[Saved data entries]
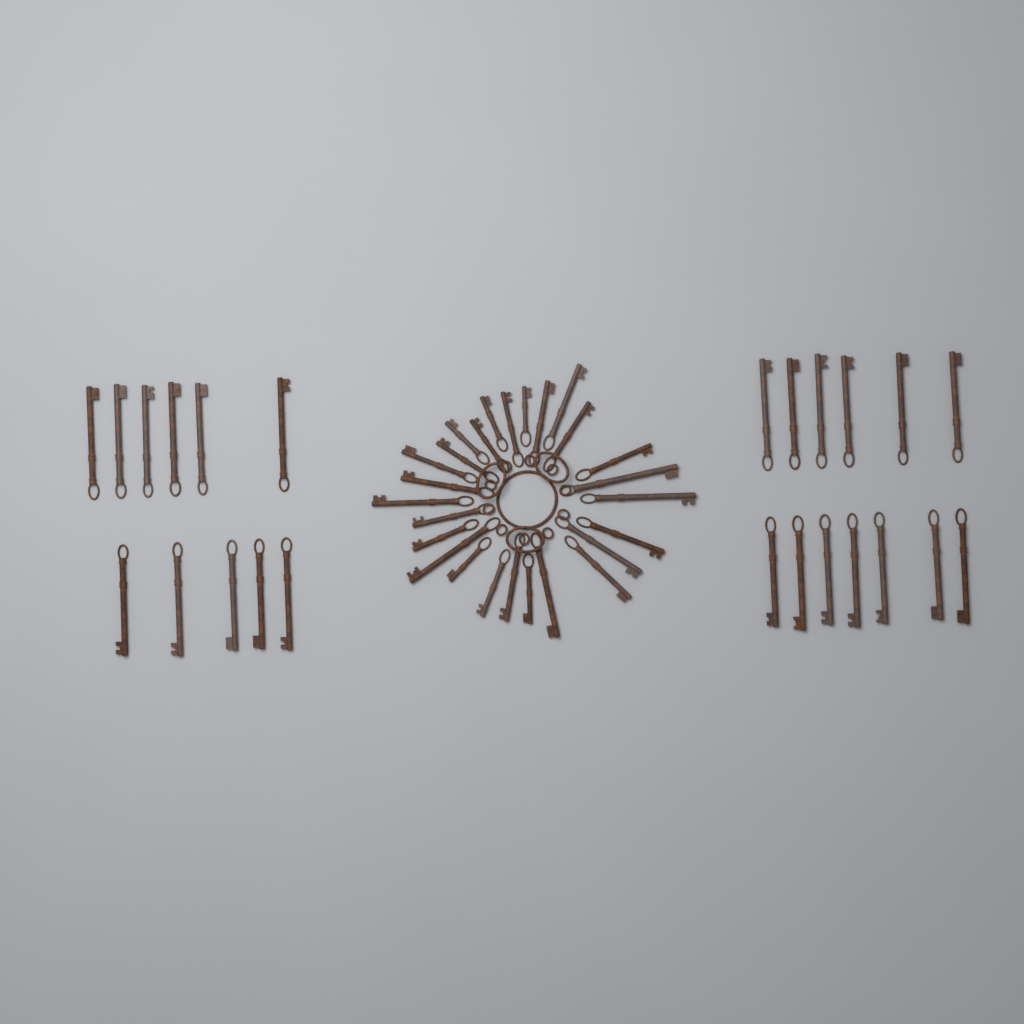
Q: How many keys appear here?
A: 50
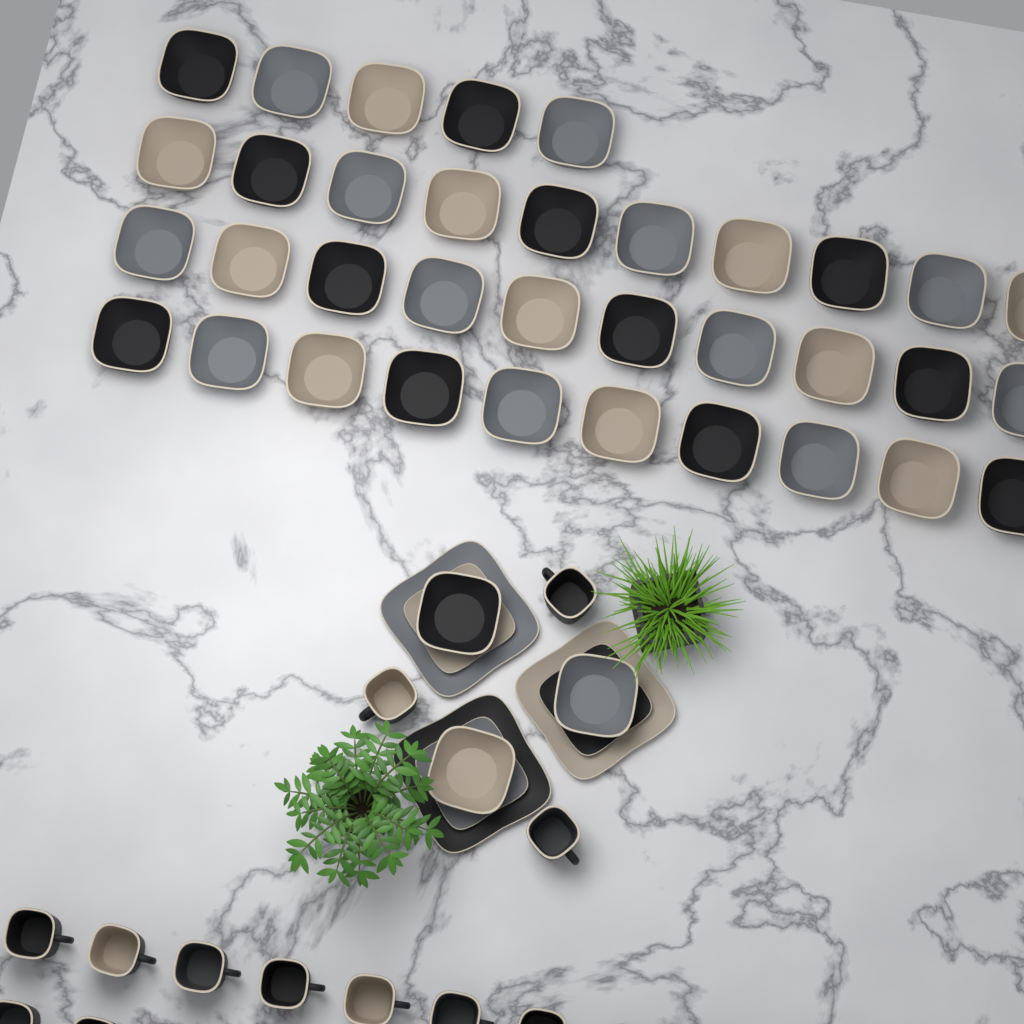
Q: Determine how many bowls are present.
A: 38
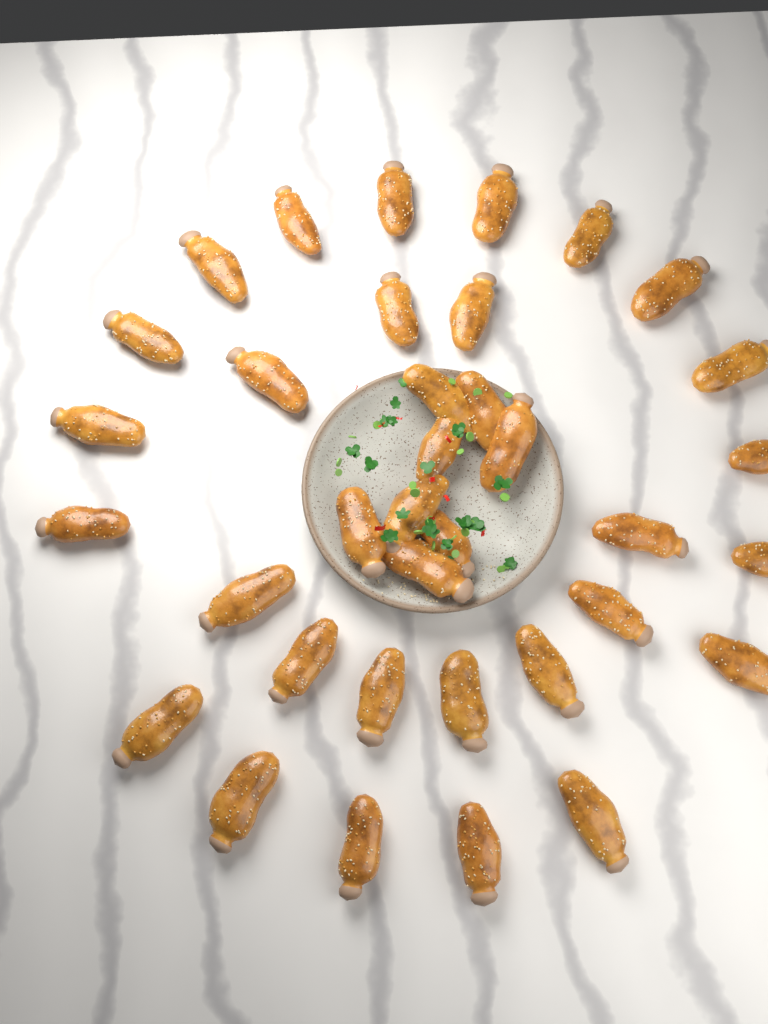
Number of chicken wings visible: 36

> WRITTEN INSTRUCTION:
Quote each of the items above word for word, leaving out the pictures.

> SOLUTION TO THE EXERCISE:
Q: How many keys appear here?
A: 50
Q: Determine how many bowls are present.
A: 38
Number of chicken wings visible: 36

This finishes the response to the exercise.